Another common technique is to "push" film. This means exposing it at a higher rating, and then compensating by development to get usable images. Usually it is done for low-light situations. An example is using Ilford's HP5+, which is normally rated at 400/27. In their data sheet, Ilford gives development times for pushing the film up to 3200/36 (3 stops). It does require particular developers, however, and the results will be less than optimal. That being said, for the most part pushing film that hard is an effort to get that usable image, not an attempt to get optimal.
Developers can both enhance grain and help to minimize it. Using a diluted developer, extending the time to compensate, forms the clumps in the silver slower. This makes for less apparent grain. Using the same developer at a higher concentration does the opposite; makes the grains clump faster and less evenly.
The developer temperature also affects grain: warmer = more. Films are generally designed to be developed at 68°F/20°C, but can be processed at other temperatures. Again using HP5+ as an example, using Kodak D-76 at a 1:1 dilution, Ilford recommends 11 minutes at 68°F/20°C. at 75°F/24°C, the time drops to about 6:45. Faster development, but more grain. One also risks fogging, or density in clear areas. Time alone will not necessarily affect grain, but usually shorter times produce more grain.
Over-agitation accelerates the development process, and produces greater grain. Agitation should be done smoothly and evenly. Just enough, not too much. (Too little wil result in uneven development).
A fine-grain developer such as Kodak D-23 (Darkroom Cookbook, p. 212), may also be used, but usually at the loss of film speed.
Contrast is perhaps the most important film characteristic affected by development. With contrast control playing a critical role through the entire image-making process, control at the negative becomes very important. Getting the contrast correct, how you want it, in the negative goes a long ways towards making the print.

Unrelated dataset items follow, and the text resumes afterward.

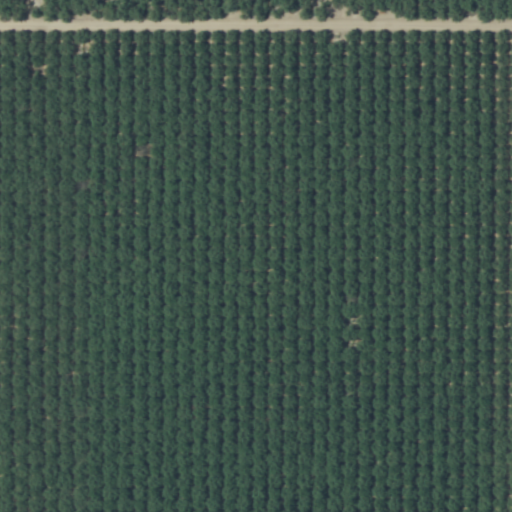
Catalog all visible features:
crop: (256, 256)
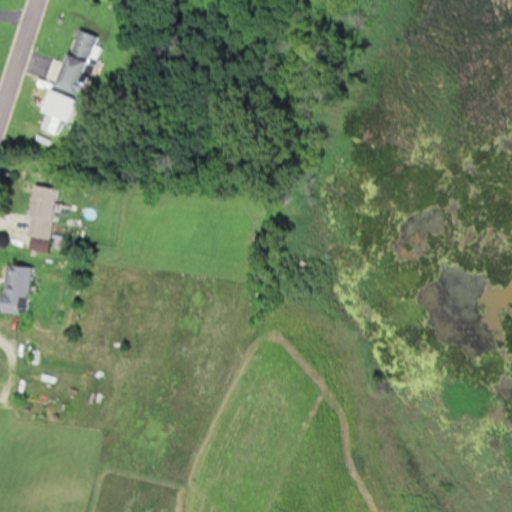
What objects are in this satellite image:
road: (16, 48)
building: (86, 59)
building: (49, 211)
building: (22, 288)
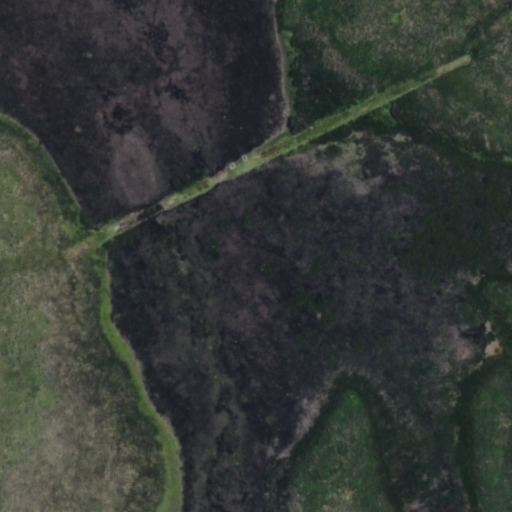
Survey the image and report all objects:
crop: (255, 255)
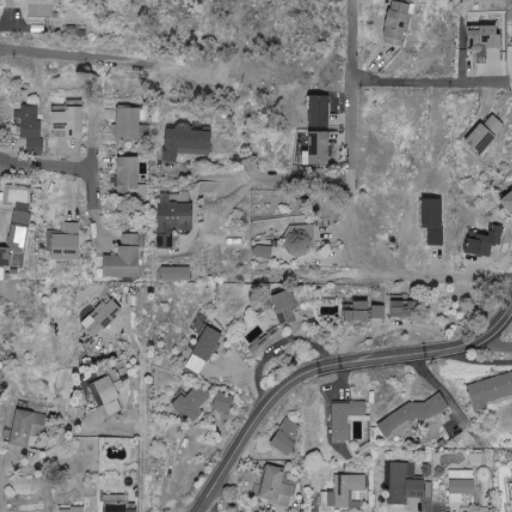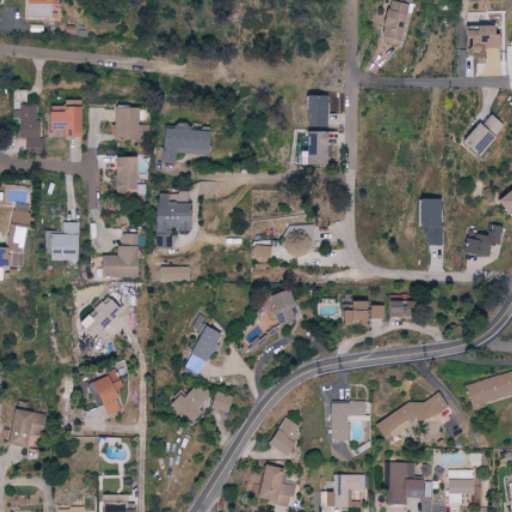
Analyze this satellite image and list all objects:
building: (36, 8)
building: (391, 21)
building: (476, 38)
road: (79, 58)
road: (427, 81)
building: (311, 112)
building: (26, 122)
building: (64, 122)
building: (127, 125)
building: (477, 136)
building: (182, 143)
building: (313, 149)
road: (42, 166)
building: (124, 176)
road: (290, 181)
building: (502, 202)
road: (351, 210)
building: (426, 220)
building: (170, 222)
building: (297, 240)
building: (478, 242)
building: (64, 243)
building: (1, 257)
building: (120, 260)
building: (171, 274)
building: (282, 308)
building: (396, 309)
building: (351, 312)
building: (373, 313)
building: (95, 319)
road: (496, 343)
building: (201, 345)
road: (329, 367)
building: (488, 389)
building: (105, 393)
building: (190, 402)
road: (143, 403)
building: (220, 403)
building: (409, 416)
building: (342, 419)
building: (24, 428)
building: (281, 437)
building: (400, 484)
building: (456, 485)
building: (271, 487)
building: (342, 492)
building: (511, 498)
building: (68, 510)
building: (121, 511)
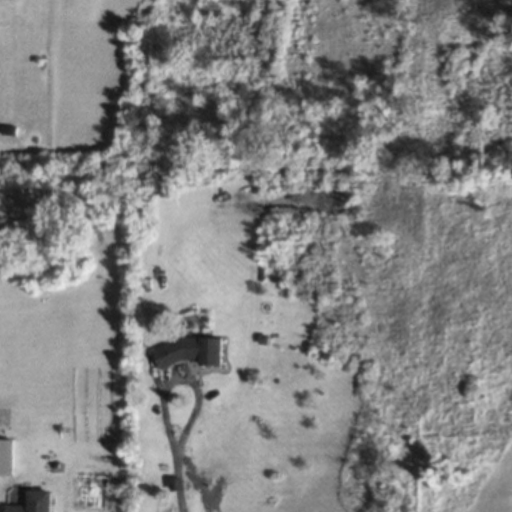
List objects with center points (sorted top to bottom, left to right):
building: (191, 350)
road: (167, 379)
building: (7, 456)
road: (177, 483)
road: (179, 501)
building: (34, 502)
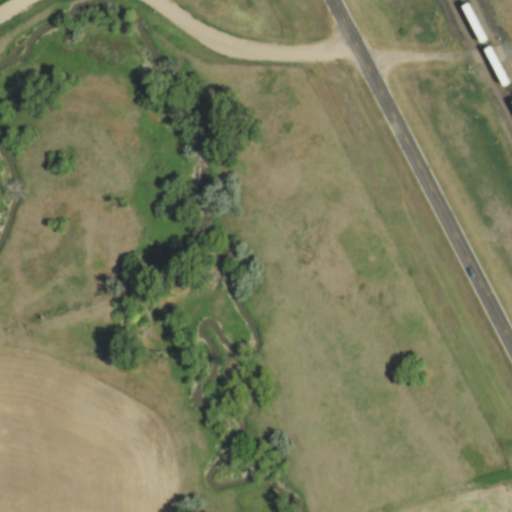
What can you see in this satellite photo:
crop: (241, 8)
railway: (489, 41)
road: (251, 49)
railway: (484, 52)
road: (422, 171)
crop: (69, 446)
crop: (471, 503)
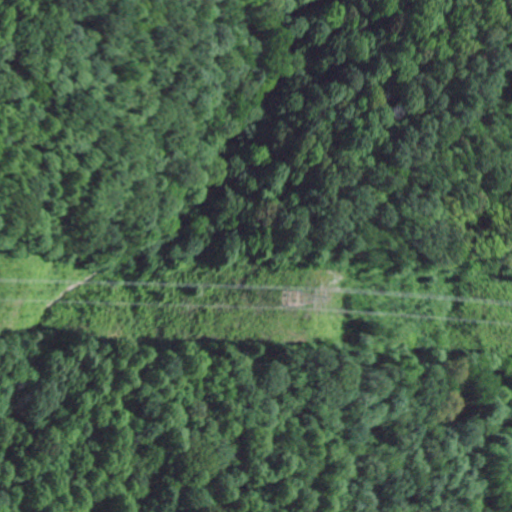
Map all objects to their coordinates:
power tower: (282, 302)
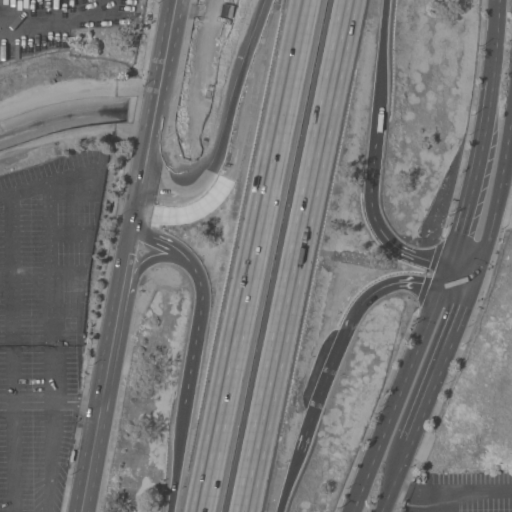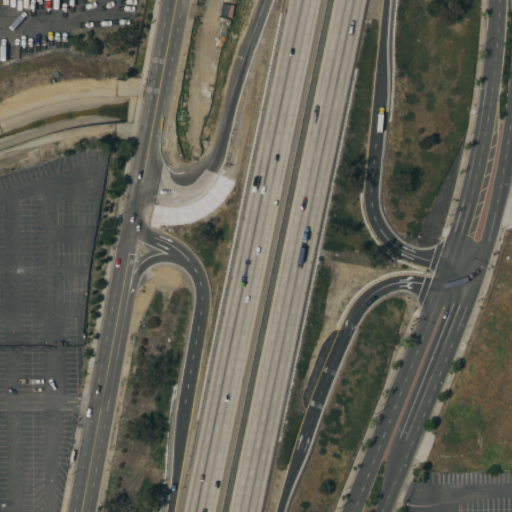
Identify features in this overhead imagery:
road: (263, 22)
road: (496, 41)
road: (381, 60)
road: (162, 63)
road: (246, 93)
river: (222, 117)
river: (64, 118)
river: (411, 137)
road: (143, 171)
road: (226, 172)
road: (478, 176)
road: (162, 180)
road: (498, 194)
road: (175, 213)
road: (372, 216)
road: (149, 231)
road: (126, 255)
road: (151, 255)
road: (253, 256)
road: (295, 256)
traffic signals: (450, 267)
road: (464, 270)
traffic signals: (478, 274)
road: (420, 282)
road: (473, 286)
traffic signals: (441, 289)
traffic signals: (469, 299)
road: (354, 312)
road: (198, 315)
road: (408, 370)
road: (54, 371)
road: (439, 371)
road: (324, 383)
road: (27, 402)
road: (77, 402)
road: (99, 404)
road: (16, 426)
road: (55, 435)
road: (178, 456)
road: (36, 469)
road: (71, 471)
road: (292, 472)
road: (396, 478)
road: (452, 486)
road: (51, 490)
road: (360, 493)
road: (414, 499)
road: (37, 510)
road: (68, 511)
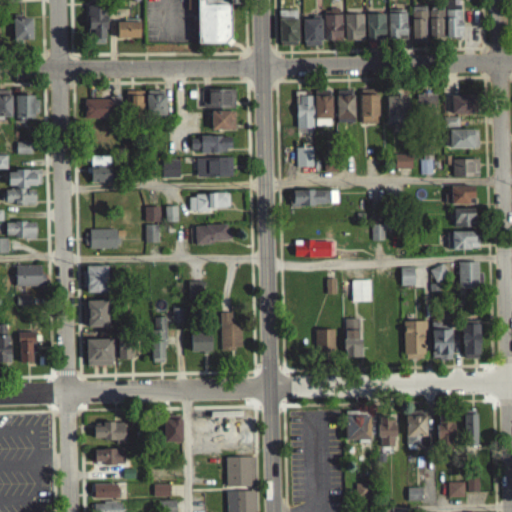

Exposure controls density, and development controls contrast. This statement means a lot. First, get the information you need, particularly the shadow density (through careful metering and placement, then the subsequent exposure). If the shadow detail (density) is not on the negative, recorded on the film, it cannot be produced by development. Then use the development step in processing to control the highlight density.
The shadow areas, being thin, will be developed fully early in the development stage. The highlight areas, having greater density, will take longer. Simply, the longer you develop the film, the greater the density in the highlights, producing greater contrast, up to the point that the highlights are maxed out (maximum density is reached. Altering development from normal controls this density: shorter time, less density, more time, more density.
This effect is unique to each film/developer combination, and is plotted on a graph called a characteristic curve, with graphs log exposure versus development time. The steeper the curve, the greater the contrast.
While using development to control contrast in this manner works best with sheet film, as you can treat each exposure individually (the Zone System), it can be applied to roll film, at least in general. If a roll is taken under generally similar lighting conditions, contrast can be added or reduced to produce more ideal negatives.